_Source passage:_
.....

In Myanmar’s media landscape, most would observe that the reports by independent media there are focused on human rights issues. And in that regard, Kamayut Media, the country’s first private online TV organisation, delivers up-to-date.
Founded in 2012, Kamayut covers everything from political, business, social and entertainment news but continues to address the question, “What is the meaning of Human Rights in Myanmar?”. Below we feature their coverage of three recent critical events.
Demands to Release Letpadaw Protesters
On 27 March 2015, a group of 100 students rallied in downtown Yangon, demanding the release of students and their supporters who were detained earlier that month after protesting a new education bill they say stifles academic freedom.
The police crackdown in Letpadan on 10 March saw the arrest of a total of 127 students, supporters and journalists. As of 7 April, 69 of them are attending their second hearing in court.
Journalists Boycott Yangon International Press Congress
Several Burmese media organisations boycotted the 65th World Congress of the International Press Institute, which was held in Yangon for the first time from 27 to 29 March 2015.

.....

Dataset excerpts
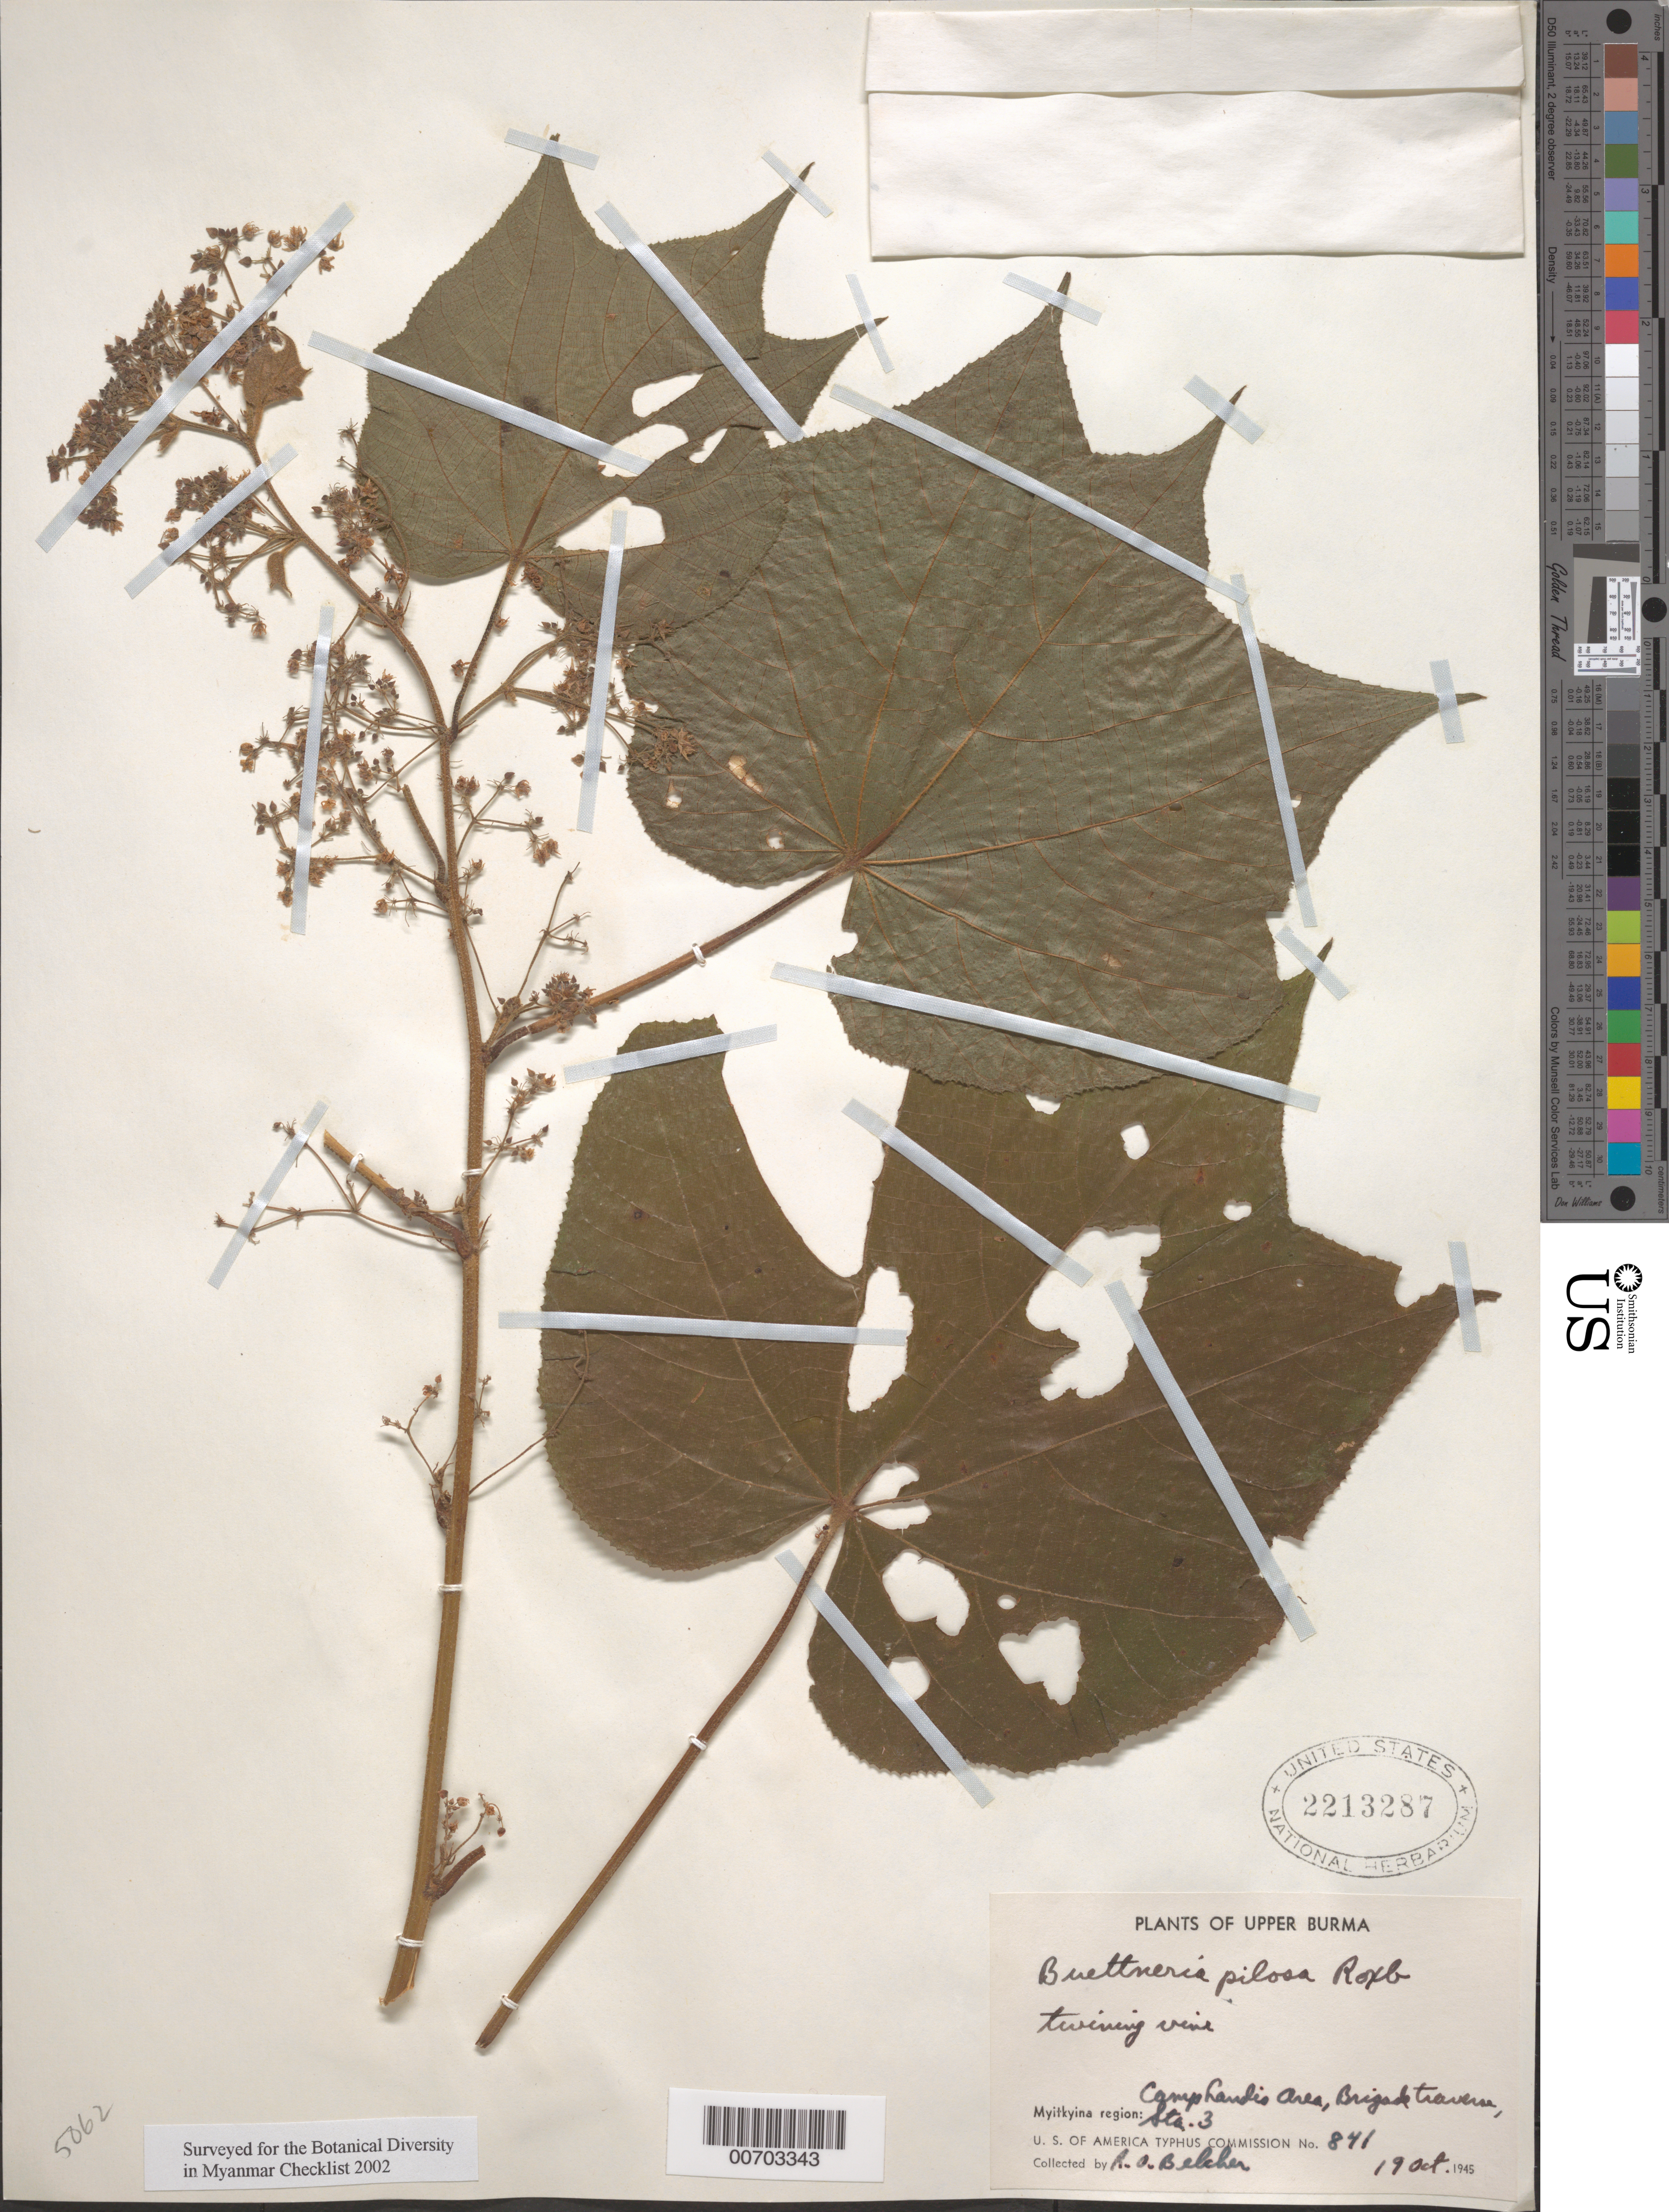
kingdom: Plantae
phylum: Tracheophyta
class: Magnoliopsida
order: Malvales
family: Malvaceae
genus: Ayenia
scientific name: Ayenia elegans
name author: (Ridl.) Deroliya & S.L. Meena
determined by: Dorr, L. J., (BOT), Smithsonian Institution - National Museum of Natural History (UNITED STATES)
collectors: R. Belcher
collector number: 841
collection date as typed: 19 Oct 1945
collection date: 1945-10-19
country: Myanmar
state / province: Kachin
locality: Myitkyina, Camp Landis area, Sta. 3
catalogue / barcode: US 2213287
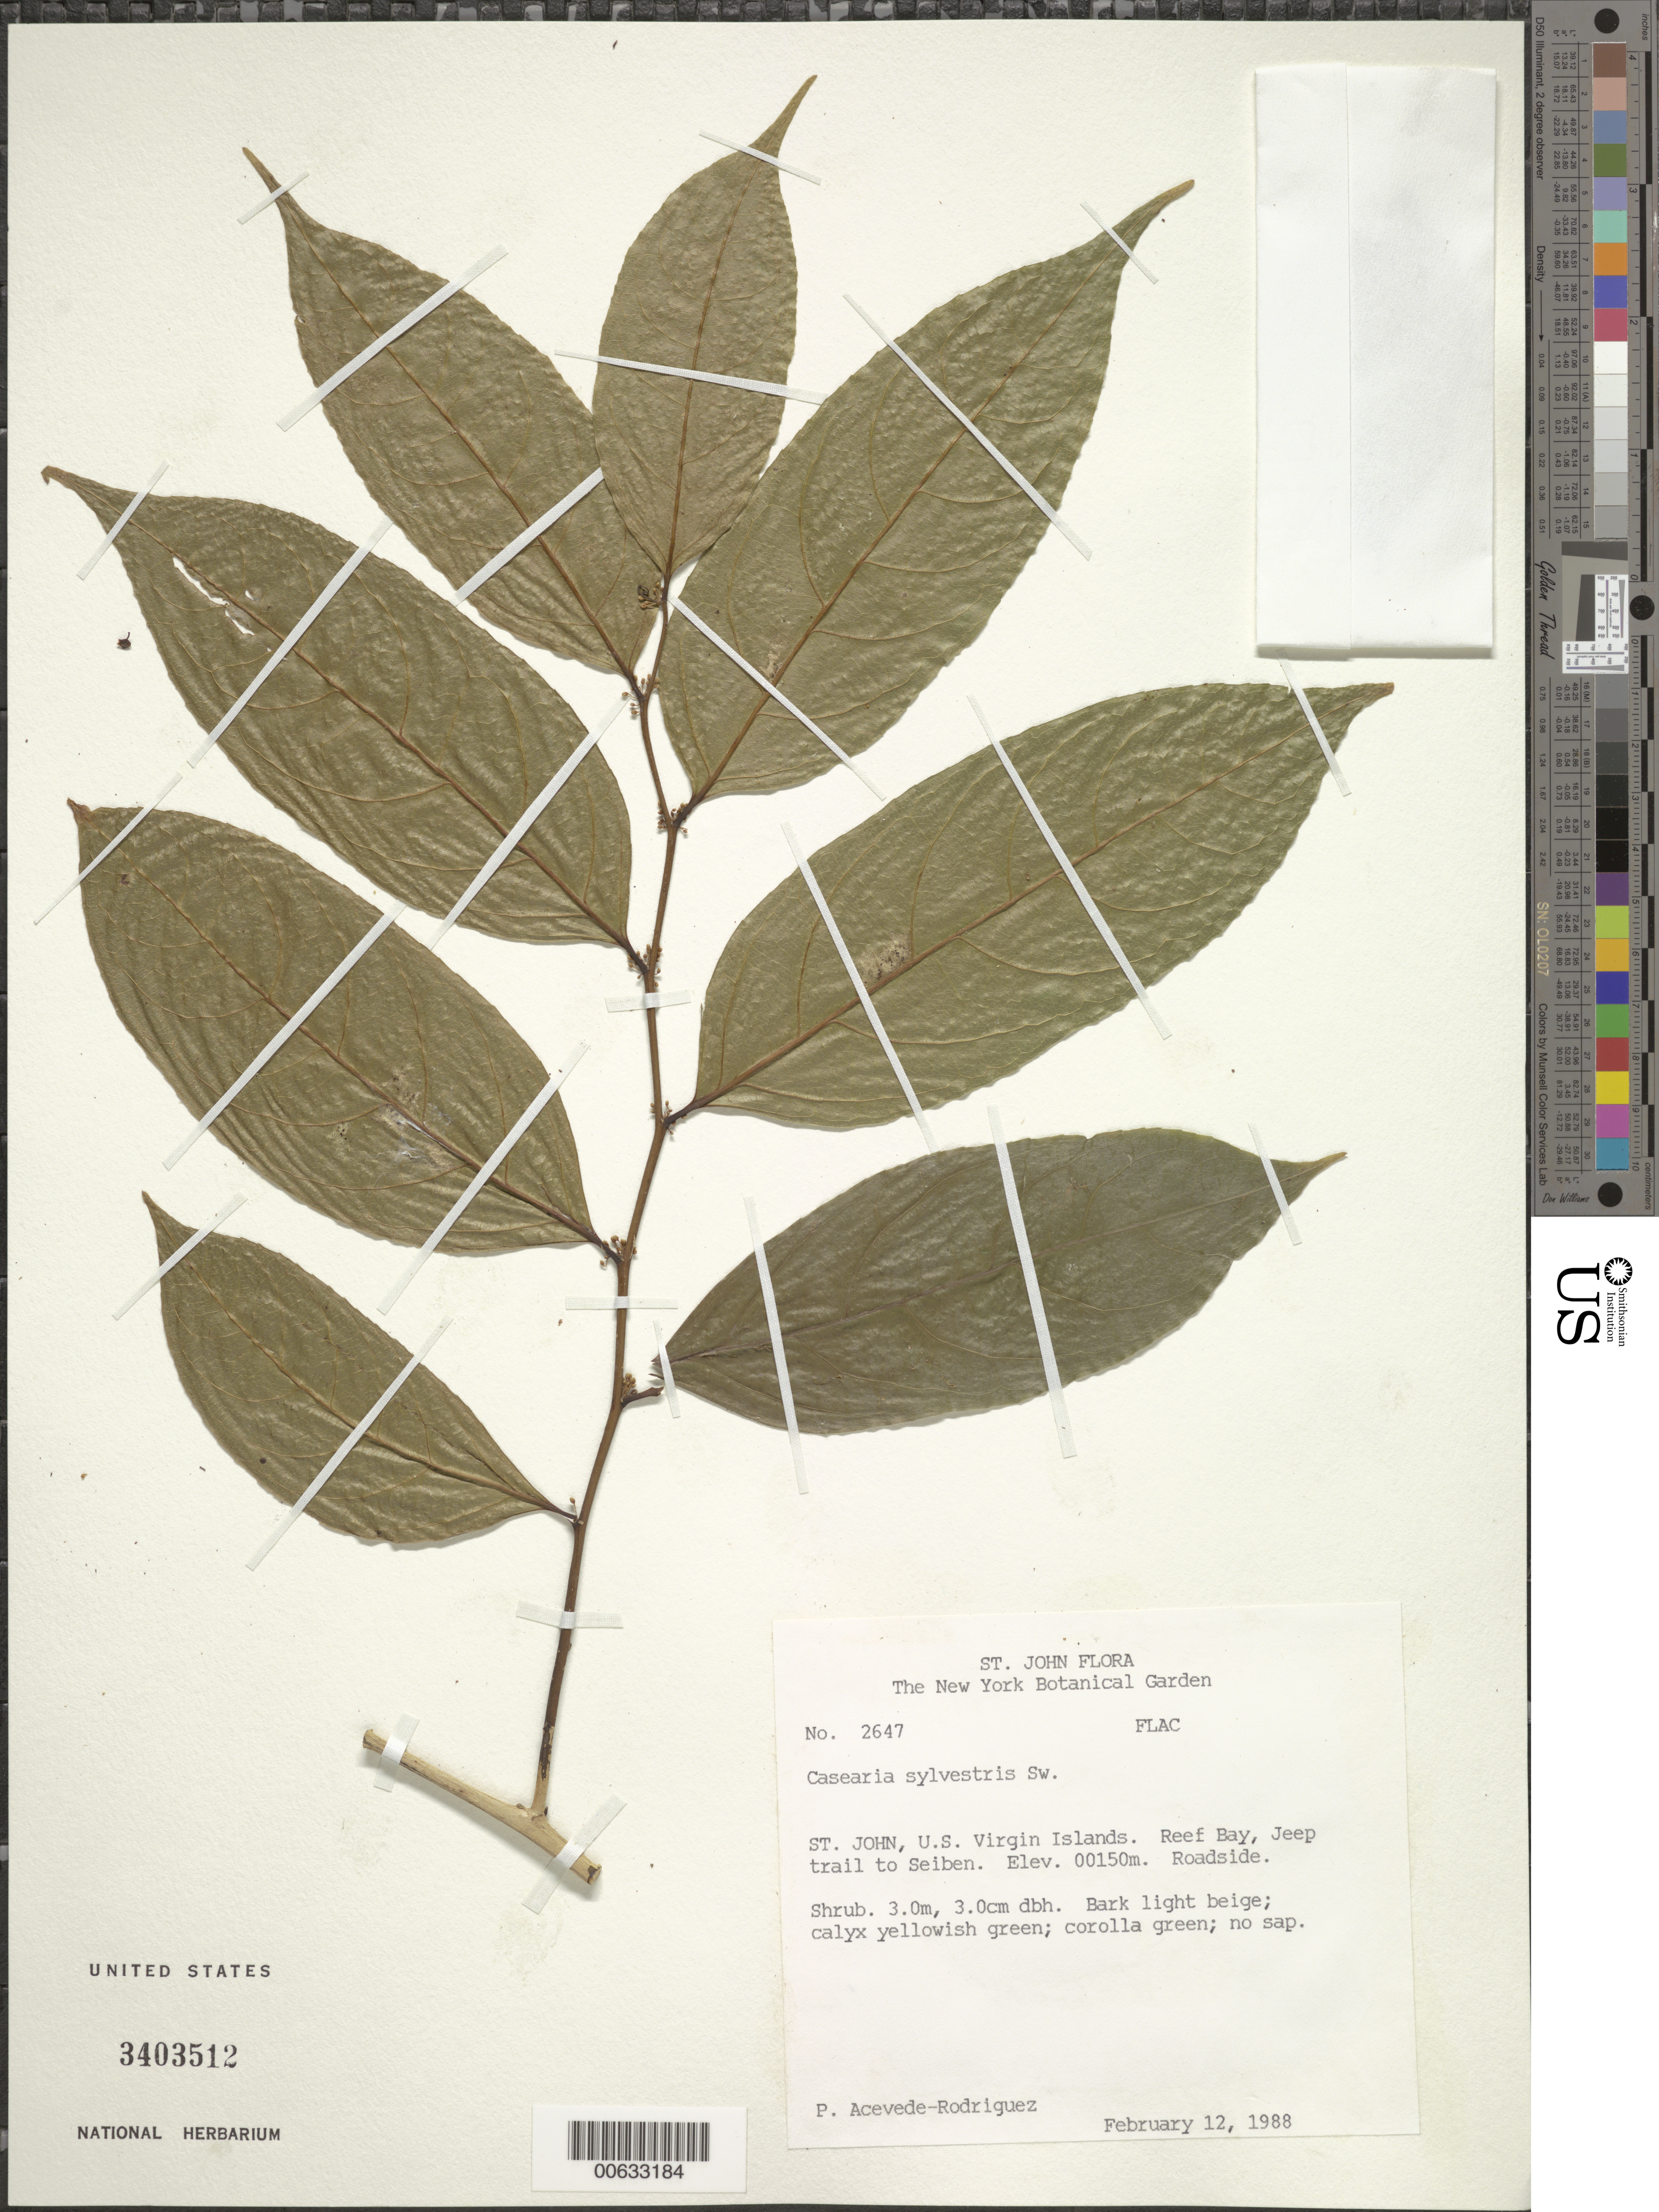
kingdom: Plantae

.....

_Stated problem 1:_
Answer the following from the passage on Kamayut Media:
(a) In what year was Kamayut Media founded?
(b) How many students, supporters and journalists were arrested in the police crackdown in Letpadan on 10 March?
(c) Which World Congress of the International Press Institute was held in Yangon?
_Stated problem 2:_ Update the passage on Kamayut Media from "Demands to Release" up to and including "hearing in court.", and replace "downtown Yangon" with "central Yangon".

_Worked solution 1:_
(a) 2012
(b) 127
(c) The 65th

_Worked solution 2:_
Demands to Release Letpadaw Protesters
On 27 March 2015, a group of 100 students rallied in central Yangon, demanding the release of students and their supporters who were detained earlier that month after protesting a new education bill they say stifles academic freedom.
The police crackdown in Letpadan on 10 March saw the arrest of a total of 127 students, supporters and journalists. As of 7 April, 69 of them are attending their second hearing in court.